18 March 2007

A couple of years ago I was talking to a couple of friends of mine who were doing some work at eBay. It's always interesting to hear about the techniques people use on high volume sites, but perhaps one of the most interesting tidbits was that eBay mostly hardly ever uses database transactions.

For most people, coming into a transactionless environment is quite a shock. Using transactions is a very accepted part of working with databases. A lot of people, including myself, see transactions as one of the key benefits that databases give you.

The rationale for not using transactions was that they harm performance at the sort of scale that eBay deals with. This effect is exacerbated by the fact that eBay heavily partitions its data into many, many physical databases. As a result using transactions would mean using distributed transactions, which is a common thing to be wary of.

This heavy partitioning, and the database's central role in performance issues, means that eBay doesn't use many other database facilities.
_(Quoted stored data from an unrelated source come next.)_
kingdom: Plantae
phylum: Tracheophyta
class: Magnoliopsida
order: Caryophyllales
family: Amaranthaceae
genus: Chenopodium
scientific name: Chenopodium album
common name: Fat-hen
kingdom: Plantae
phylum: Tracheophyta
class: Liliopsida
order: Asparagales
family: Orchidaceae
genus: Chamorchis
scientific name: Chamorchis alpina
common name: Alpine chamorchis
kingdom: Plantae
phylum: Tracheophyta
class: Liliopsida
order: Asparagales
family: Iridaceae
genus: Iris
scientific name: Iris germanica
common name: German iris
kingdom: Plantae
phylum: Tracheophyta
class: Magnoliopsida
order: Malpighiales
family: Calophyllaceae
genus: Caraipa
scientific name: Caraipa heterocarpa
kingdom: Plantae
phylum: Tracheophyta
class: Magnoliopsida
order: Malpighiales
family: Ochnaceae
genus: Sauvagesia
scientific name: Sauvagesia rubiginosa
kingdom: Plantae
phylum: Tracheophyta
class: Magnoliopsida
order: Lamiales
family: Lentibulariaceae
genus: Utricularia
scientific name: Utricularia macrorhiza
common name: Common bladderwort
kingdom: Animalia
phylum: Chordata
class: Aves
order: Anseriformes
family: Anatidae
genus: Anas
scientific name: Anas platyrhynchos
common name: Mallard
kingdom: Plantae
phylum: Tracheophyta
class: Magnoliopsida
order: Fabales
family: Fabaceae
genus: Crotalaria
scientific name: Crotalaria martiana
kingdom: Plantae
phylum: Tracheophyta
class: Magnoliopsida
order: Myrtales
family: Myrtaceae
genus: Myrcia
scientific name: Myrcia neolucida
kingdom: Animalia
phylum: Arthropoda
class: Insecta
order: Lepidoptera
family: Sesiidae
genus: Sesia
Referential integrity and sorting are done in application code. There's hardly any triggers or stored procedures.

My immediate follow-up to the news of transactionless was to ask what the consequences were for the application programmer, in particular the overall feeling about transactionlessness. The reply was that it was odd at first, but ended up not being a big deal - much less of a problem than you might think. You have to pay attention to the order of your commits, getting the more important ones in first. At each commit you have to check that it succeeded and decide what to do if it fails.

This style of programming intrigued me, but since I was told about it quietly, I wouldn't talk about it more widely. I can now because Dan Pritchett gave a fascinating talk at QCon this week about eBay's architecture, including this aspect. (He also talked about this in an interview and there's a useful pdf info-deck .)

I'd like to see more about the details of programming without transactions in this kind of manner. Apart from the fact that it's always worth thinking about alternatives, it's also the case that transactionlessness is more common than many people think. It's common to have multi-step business processes with multiple resources that either would need long-running distributed transactions, or resources that have no support for transactions.

We shouldn't read too much into this. Nobody is arguing that we should tear transactions out of our toolkit. I don't know enough details about eBay to judge whether avoiding transactions is the right approach even for them. But eBay's example suggests that living without transactions is far less impossible than many people think.